Last Friday, San Francisco’s Fouladi Projects opened an exhibition of Kirke’s paintings entitled, “Platforms,” which runs through May 10. Kirke’s second solo show features oil portraits of women in her life. The exhibition almost didn’t happen; Kirke was initially hesitant when the women who run the gallery, Holly Fouladi and Hope Bryson, approached her about staging a show of her work after discovering her email address on her artist website.
“I said no at first because I was a little bit unsure if I wanted to take gigs based purely on the Girls celebrity, which is, of course, how they found me,” explained Kirke. “I realized very quickly that’s a silly principle to have, because that is how they know who I am, and that I should be grateful for that, and I am now.”
For the exhibition, Kirke selected seven oil-on-canvas portraits of females who are closely intertwined with her life, along with two self-portraits in watercolor. All of her subjects sat for her, including her personal trainer Cadence Dubus, who she painted nude, outstretched in an odalisque pose — “She’s a dancer mainly,” says Kirke. “I just really do love her way of looking at fitness.”
One subject she couldn’t get to sit still was her three-year-old daughter Rafaella, who she captured with her hands raised in the air while dressed in a white chemise and striped tights. “Every now and then I’d get her to hold a position, but that painting, it wasn’t about getting the exact proportions down, or getting exactly what I saw in front of me,” said Kirke. “It was just about getting her energy and her presence, getting her essentials down on my canvas.” A self-portrait of Kirke pregnant with her daughter is also on display.
Kirke rediscovered painting — “I got obsessed,” she says — about five years ago after a period making collages and drawings on paper. Kirke’s paintings are about more than simply replicating what’s in front of her; they have an unspoken honesty about them, revealing the underlying intensity of her subjects. Her work is clearly derivative of the style of Alice Neel and Lucian Freud — two artists she admires who she also credits as influences. “At the very least I’m just trying to get some sort of presence on the canvas,” Kirke explains.

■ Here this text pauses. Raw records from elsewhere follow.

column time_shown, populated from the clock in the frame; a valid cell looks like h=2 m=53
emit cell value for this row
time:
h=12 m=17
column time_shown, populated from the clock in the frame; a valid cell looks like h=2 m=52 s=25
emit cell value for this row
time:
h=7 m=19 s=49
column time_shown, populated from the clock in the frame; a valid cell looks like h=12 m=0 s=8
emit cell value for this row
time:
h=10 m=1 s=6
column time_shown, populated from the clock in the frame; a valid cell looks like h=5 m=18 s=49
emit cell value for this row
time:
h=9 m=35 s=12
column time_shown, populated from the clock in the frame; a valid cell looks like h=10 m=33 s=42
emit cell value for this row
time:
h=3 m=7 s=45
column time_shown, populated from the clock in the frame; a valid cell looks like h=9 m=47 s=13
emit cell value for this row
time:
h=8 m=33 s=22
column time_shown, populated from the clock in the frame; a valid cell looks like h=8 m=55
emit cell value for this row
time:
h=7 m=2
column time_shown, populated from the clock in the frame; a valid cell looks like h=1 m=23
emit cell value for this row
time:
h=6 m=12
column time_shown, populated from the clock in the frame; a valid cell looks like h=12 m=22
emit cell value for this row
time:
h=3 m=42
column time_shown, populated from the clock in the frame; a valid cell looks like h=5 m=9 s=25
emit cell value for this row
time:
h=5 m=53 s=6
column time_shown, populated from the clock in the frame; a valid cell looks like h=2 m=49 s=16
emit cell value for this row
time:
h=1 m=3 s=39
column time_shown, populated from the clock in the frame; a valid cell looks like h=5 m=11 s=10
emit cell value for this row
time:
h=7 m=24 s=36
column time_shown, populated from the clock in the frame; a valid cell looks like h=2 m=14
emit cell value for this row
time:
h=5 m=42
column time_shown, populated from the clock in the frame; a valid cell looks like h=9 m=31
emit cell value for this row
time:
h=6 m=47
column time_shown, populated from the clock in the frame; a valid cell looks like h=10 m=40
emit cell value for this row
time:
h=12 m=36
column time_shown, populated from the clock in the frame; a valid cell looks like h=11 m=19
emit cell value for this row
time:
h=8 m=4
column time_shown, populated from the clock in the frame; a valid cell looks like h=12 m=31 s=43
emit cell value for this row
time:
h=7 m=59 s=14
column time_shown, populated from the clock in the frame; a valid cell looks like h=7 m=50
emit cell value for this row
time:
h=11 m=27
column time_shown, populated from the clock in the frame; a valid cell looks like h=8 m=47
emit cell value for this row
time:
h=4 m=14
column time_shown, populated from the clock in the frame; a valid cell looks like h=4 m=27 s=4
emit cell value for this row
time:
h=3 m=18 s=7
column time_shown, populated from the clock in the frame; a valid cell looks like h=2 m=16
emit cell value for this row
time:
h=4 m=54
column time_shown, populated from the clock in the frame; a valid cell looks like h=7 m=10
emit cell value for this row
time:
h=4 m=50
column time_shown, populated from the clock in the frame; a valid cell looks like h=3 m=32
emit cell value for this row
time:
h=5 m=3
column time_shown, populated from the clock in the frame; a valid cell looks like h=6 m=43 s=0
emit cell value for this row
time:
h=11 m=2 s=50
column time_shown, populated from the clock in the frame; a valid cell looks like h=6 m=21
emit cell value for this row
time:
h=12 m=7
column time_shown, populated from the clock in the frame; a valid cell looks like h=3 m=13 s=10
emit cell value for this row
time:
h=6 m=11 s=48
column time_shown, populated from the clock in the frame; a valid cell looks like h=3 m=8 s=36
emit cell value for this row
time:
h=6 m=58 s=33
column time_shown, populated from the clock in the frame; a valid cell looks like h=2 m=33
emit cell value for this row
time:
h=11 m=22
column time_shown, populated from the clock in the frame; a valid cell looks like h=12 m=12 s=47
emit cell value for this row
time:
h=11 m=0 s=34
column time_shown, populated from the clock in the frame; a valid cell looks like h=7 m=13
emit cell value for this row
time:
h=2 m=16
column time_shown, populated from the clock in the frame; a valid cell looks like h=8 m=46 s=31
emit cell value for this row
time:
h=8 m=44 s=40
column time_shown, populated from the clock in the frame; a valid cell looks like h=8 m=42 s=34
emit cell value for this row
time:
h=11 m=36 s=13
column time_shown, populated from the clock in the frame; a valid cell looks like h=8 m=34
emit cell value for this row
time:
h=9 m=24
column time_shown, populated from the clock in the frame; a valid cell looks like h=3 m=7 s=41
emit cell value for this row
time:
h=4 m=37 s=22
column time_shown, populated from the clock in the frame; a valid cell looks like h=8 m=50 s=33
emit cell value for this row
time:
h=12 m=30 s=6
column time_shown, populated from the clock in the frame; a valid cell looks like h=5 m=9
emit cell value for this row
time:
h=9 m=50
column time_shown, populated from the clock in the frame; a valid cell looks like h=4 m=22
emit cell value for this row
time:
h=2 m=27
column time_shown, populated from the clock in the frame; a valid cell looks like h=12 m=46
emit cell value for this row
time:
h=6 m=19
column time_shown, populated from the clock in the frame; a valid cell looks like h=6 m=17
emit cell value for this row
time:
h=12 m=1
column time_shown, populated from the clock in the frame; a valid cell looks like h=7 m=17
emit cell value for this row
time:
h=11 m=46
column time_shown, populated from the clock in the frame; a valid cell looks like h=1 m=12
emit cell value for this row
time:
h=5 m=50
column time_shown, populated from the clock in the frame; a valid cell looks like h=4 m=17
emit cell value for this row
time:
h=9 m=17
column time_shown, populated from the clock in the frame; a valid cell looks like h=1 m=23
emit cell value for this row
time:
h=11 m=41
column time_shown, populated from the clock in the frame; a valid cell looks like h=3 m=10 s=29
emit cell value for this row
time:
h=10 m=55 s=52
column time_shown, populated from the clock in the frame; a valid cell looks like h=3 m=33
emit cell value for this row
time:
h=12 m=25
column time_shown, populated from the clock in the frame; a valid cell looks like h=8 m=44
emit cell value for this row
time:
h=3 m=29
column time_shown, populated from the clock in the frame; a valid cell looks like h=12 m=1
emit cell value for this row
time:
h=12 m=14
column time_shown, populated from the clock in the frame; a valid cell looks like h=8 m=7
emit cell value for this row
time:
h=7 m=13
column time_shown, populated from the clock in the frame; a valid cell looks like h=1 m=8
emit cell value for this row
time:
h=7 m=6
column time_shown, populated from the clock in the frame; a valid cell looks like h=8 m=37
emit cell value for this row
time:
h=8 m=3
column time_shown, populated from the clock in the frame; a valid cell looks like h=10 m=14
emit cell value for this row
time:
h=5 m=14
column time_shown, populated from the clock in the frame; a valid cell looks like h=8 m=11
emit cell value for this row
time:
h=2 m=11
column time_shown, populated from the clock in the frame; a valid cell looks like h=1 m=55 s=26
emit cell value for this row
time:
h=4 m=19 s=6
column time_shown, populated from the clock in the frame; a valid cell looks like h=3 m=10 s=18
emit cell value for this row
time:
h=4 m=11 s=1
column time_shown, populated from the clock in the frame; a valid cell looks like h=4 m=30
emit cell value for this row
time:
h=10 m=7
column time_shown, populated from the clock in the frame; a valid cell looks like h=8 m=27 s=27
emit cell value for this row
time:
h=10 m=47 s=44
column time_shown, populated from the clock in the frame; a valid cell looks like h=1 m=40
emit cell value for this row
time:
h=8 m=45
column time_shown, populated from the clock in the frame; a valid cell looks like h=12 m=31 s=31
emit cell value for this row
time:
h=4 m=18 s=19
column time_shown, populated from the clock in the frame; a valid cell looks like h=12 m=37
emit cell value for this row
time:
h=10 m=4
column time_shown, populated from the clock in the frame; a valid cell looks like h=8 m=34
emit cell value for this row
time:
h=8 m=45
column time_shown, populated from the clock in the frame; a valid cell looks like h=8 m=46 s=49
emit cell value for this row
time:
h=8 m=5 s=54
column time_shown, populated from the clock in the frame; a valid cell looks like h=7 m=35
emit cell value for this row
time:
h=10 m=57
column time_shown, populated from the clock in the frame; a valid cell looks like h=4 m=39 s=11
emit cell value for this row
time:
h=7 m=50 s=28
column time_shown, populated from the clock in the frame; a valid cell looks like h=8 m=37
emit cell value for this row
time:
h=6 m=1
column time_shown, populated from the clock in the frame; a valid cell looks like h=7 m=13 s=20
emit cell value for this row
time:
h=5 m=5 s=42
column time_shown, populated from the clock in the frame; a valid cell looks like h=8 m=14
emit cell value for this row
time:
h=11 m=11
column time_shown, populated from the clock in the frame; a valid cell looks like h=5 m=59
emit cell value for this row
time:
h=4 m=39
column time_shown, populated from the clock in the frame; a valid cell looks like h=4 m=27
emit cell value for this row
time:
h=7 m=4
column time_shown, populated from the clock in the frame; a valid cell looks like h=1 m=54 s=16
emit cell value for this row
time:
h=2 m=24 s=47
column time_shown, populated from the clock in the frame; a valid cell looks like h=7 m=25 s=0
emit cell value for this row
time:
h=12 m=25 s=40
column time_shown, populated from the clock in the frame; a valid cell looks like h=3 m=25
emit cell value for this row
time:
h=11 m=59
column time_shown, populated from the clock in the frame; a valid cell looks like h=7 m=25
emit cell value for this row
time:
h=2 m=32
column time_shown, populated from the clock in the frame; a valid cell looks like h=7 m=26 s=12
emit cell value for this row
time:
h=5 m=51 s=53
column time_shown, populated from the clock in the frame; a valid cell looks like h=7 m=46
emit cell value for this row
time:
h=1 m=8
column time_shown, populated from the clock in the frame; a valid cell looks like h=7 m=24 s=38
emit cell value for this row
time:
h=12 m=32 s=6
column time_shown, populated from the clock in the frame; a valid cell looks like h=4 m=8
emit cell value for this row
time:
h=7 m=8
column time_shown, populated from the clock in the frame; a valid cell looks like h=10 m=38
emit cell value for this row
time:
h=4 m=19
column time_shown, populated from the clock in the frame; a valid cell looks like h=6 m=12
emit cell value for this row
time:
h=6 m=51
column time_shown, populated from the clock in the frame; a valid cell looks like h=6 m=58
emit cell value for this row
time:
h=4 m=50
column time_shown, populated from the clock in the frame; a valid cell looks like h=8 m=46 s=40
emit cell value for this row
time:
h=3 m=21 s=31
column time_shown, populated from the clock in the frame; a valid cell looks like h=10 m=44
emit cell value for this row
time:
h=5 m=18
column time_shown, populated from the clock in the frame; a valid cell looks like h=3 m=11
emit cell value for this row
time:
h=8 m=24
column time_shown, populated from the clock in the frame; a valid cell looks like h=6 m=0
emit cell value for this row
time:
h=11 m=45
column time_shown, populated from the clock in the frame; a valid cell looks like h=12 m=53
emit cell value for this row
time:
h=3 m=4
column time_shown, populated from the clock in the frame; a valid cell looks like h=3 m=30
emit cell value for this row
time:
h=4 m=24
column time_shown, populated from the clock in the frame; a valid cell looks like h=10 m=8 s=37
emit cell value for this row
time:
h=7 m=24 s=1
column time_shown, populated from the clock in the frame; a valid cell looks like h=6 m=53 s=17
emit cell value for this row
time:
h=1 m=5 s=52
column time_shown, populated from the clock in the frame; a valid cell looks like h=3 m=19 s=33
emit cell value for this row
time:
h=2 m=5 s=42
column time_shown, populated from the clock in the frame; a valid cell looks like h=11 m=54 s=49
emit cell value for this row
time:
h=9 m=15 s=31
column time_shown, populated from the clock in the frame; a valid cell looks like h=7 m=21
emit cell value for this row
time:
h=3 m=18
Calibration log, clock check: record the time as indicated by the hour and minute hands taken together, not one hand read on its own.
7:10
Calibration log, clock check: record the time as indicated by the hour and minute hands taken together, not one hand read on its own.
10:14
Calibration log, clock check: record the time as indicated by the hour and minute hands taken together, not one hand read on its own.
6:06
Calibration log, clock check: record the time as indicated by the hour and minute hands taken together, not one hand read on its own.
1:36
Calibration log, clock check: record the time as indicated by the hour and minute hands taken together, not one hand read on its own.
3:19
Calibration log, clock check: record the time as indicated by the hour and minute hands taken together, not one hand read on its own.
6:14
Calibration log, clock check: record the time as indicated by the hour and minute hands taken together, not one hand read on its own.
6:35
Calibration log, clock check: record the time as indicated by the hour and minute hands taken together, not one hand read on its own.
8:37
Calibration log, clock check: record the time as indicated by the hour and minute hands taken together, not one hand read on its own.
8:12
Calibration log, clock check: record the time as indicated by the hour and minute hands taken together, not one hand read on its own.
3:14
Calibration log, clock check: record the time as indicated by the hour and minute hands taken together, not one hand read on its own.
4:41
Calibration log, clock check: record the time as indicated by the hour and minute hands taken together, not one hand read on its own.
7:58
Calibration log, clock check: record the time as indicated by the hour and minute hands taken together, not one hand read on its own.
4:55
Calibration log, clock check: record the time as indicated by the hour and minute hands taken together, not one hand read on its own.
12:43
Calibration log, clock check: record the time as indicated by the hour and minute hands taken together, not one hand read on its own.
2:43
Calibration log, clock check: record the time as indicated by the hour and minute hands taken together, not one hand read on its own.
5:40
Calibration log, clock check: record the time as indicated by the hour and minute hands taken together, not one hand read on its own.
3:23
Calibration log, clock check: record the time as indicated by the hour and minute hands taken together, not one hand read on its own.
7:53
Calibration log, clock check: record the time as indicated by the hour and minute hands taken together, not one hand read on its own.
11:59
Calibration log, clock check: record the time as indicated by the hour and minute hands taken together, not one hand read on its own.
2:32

As far as her role on Girls goes, Kirke says it has been both a blessing and a curse for her art career. “A blessing because people are looking now, but it doesn’t always make you very credible. I think the double career turns people off, especially when it’s an artist,” Kirke says.
As for Jessa’s drug habit, which the character faced in the just-wrapped season three, Kirke says, “I don’t know if it’s something life threatening. I think her life is in disarray for bigger reasons than the drugs.” But don’t ask her for spoilers about what’s ahead for Jessa in season four, which starts filming in mid-April. “I have not ever read anything,” Kirke claims.“Platforms”is on display through May 10 at Fouladi Projects in San Francisco.